Restriction of processing

The right to request that we stop processing your personal information and only store it. You can do this if you want us to establish the accuracy of your personal information or our reason for processing it.

‍

Data Portability

The right to request that we transfer your personal information to yourself, someone else or another company.

‍

Object to legitimate interest

The right to object to the processing and profiling of your personal information when we use it for legitimate interest (see What we use your information for).

‍

Object to marketing

The right to object to direct marketing at any point. You can do this via our app, by speaking to a member of our team or by requesting to be added to a marketing suppression list.

‍

Withdraw consent

The right to withdraw consent given to handle personal information. If you withdraw consent, this does not affect the lawfulness of how we stored or processed your personal information before consent withdrawal. We will let you know if we are no longer able to provide you with your chosen product or service.

‍

We reserve the right to charge an administrative fee if your request concerning your rights is manifestly unfounded or excessive.

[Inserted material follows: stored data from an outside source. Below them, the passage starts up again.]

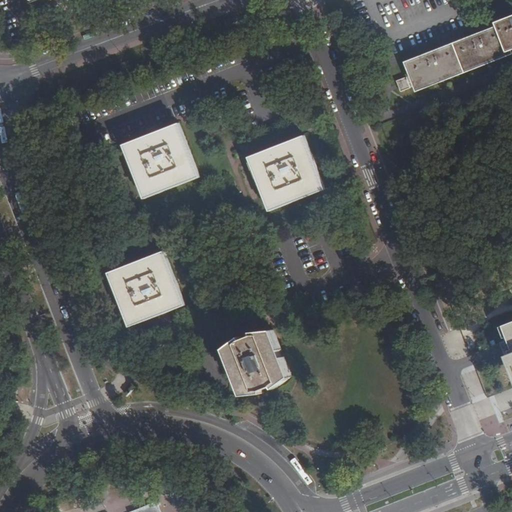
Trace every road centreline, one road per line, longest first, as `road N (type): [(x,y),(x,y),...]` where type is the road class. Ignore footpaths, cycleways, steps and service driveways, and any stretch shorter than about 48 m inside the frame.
road 1 (residential): [(349,132),(480,453)]
road 2 (secondary): [(124,428),(100,415),(0,150)]
road 3 (secondary): [(0,242),(71,426),(63,451)]
road 4 (residential): [(0,81),(202,7)]
road 5 (tertiary): [(480,453),(345,504),(322,509),(287,499)]
road 6 (secondary): [(287,499),(244,455),(216,440),(186,430),(124,428)]
road 7 (unclassified): [(349,132),(511,69)]
road 8 (residential): [(295,0),(349,132)]
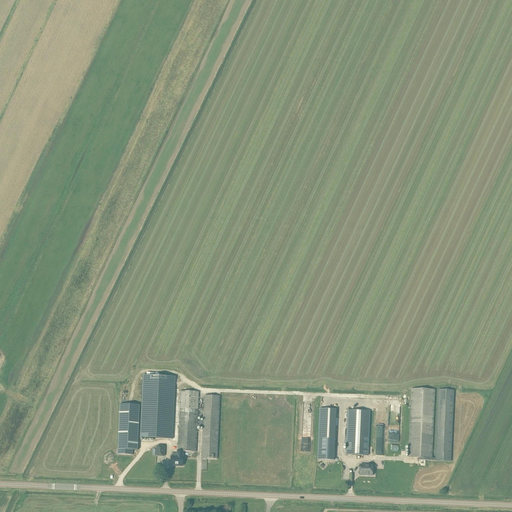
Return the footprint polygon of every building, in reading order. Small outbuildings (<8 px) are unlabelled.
[(143,375),(140,438),(172,439),(175,377),(143,375)] [(434,390),(411,389),(409,457),(418,458),(418,460),(451,461),(453,391),(439,391),(435,458),(431,458),(434,390)] [(183,451),(196,452),(197,426),(203,426),(202,458),(217,459),(219,412),(220,396),(204,395),(203,421),(197,421),(198,405),(199,392),(180,391),(179,404),(177,451),(183,451)] [(132,455),(132,450),(137,450),(139,405),(119,404),(117,454),(132,455)] [(320,409),(318,454),(326,455),(326,451),(327,451),(327,449),(334,449),(336,410),(320,409)] [(370,411),(348,410),(346,455),(368,455),(370,411)] [(398,442),(399,416),(389,415),(388,442),(398,442)] [(164,446),(157,446),(156,456),(164,456),(164,446)] [(334,460),(334,449),(327,449),(327,451),(326,451),(326,455),(318,454),(318,460),(334,460)] [(177,451),(177,454),(172,454),(172,457),(171,457),(171,465),(178,465),(178,466),(183,466),(183,457),(183,451),(177,451)] [(373,465),(360,465),(359,475),(365,475),(368,475),(372,476),(373,465)]
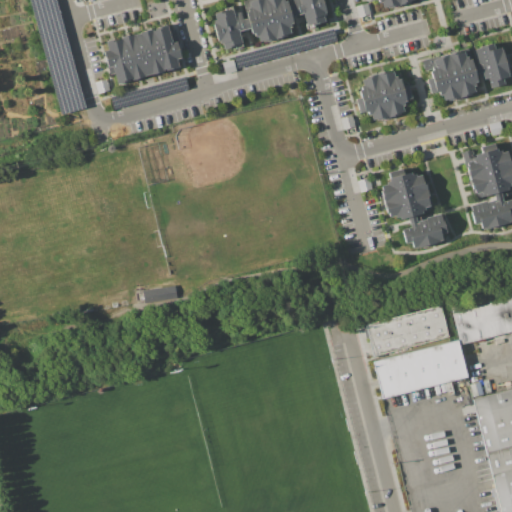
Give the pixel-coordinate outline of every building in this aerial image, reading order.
[(264,0),(247,0),(249,7),(247,8),(248,12),(246,12),(248,19),(250,28),(252,34),(254,34),(255,37),(258,36),(260,42),(275,38),(264,0)] [(264,0),(275,38),(289,35),(287,27),(291,27),(290,23),(293,23),(291,16),(289,8),(287,0),(264,0)] [(289,8),(291,16),(303,13),(306,27),(326,22),(324,16),(328,15),(323,0),(293,0),(295,7),(289,8)] [(397,0),(377,0),(378,2),(381,2),(383,10),(399,6),(397,0)] [(356,7),(367,3),(371,14),(359,18),(356,7)] [(248,19),(250,28),(238,31),(241,46),(224,50),(222,44),(220,44),(219,42),(218,42),(213,23),(214,23),(214,21),(216,20),(214,14),(232,9),(234,15),(240,13),(242,21),(248,19)] [(154,29),(168,26),(173,44),(177,43),(182,59),(177,60),(179,66),(165,70),(154,29)] [(140,33),(154,29),(165,70),(152,74),(140,33)] [(122,37),(140,33),(152,74),(134,79),(122,37)] [(108,51),(105,42),(122,37),(134,79),(118,84),(115,73),(109,74),(103,52),(108,51)] [(473,67),(479,65),(475,49),(492,44),(494,50),(503,47),(511,78),(503,81),(504,85),(491,88),(488,78),(484,79),(482,72),(475,74),(473,67)] [(473,67),(472,60),(468,60),(467,57),(465,57),(464,52),(450,55),(461,96),(475,92),(474,86),(476,86),(475,83),(478,82),(475,74),(473,67)] [(450,55),(432,60),(434,66),(432,66),(433,70),(430,71),(432,78),(427,79),(431,94),(439,92),(440,95),(443,94),(444,100),(461,96),(450,55)] [(222,62),(233,60),(236,71),(226,74),(222,62)] [(372,75),(384,116),(401,111),(400,107),(405,105),(403,101),(412,99),(407,84),(404,85),(401,78),(398,79),(395,68),(372,75)] [(372,75),(360,79),(362,85),(360,86),(361,89),(358,90),(361,98),(356,99),(360,113),(367,111),(369,115),(372,114),(373,119),(384,116),(372,75)] [(95,82),(106,79),(109,91),(98,94),(95,82)] [(489,125),(500,122),(503,134),(492,136),(489,125)] [(470,179),(511,167),(507,151),(501,152),(500,150),(497,151),(496,149),(474,155),(474,158),(471,159),(472,161),(465,163),(470,179)] [(511,167),(470,179),(474,194),(481,192),(481,194),(486,193),(486,196),(492,194),(499,192),(507,190),(506,187),(511,186),(511,184),(511,183),(511,167)] [(391,181),(389,174),(401,170),(402,175),(410,173),(411,175),(415,174),(415,176),(421,175),(426,188),(386,199),(383,187),(389,186),(388,182),(391,181)] [(426,188),(430,207),(425,209),(425,210),(422,211),(422,214),(415,216),(408,218),(400,220),(399,216),(396,217),(396,215),(390,217),(386,199),(426,188)] [(492,194),(494,200),(486,202),(485,201),(470,205),(474,223),(480,222),(482,228),(510,221),(508,214),(511,213),(511,205),(511,201),(502,203),(499,192),(492,194)] [(408,218),(415,216),(416,220),(441,213),(446,232),(441,234),(442,240),(413,248),(411,241),(406,243),(402,229),(410,227),(408,218)] [(141,291),(144,304),(176,298),(173,285),(141,291)] [(460,344),(511,330),(511,294),(451,310),(460,344)] [(364,324),(439,305),(447,337),(372,356),(364,324)] [(372,361),(456,340),(465,377),(381,399),(372,361)] [(511,511),(511,388),(471,399),(499,511),(511,511)]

We may also contact you to ask you for further information to help us to confirm your identity, ensure your right to access your personal data or to exercise any other right in relation to your request so we can deal with it promptly.

If you have any questions about your rights to your personal data or wish to exercise your rights in relation to your personal data, please contact us at dpo@peachy.digital

We have appointed a Data Protection Officer, who oversees how we handle your personal information. If you have any questions about our Privacy Policy or how we store your personal information, please contact us at dpo@peachy.digital.

We reserve the right to make changes to this Privacy Policy from time to time. These changes might be necessary because of changes or developments in data protection laws, privacy best practice or the introduction of new technologies. You should check this policy for updates to ensure you are aware of the most recent Privacy Policy.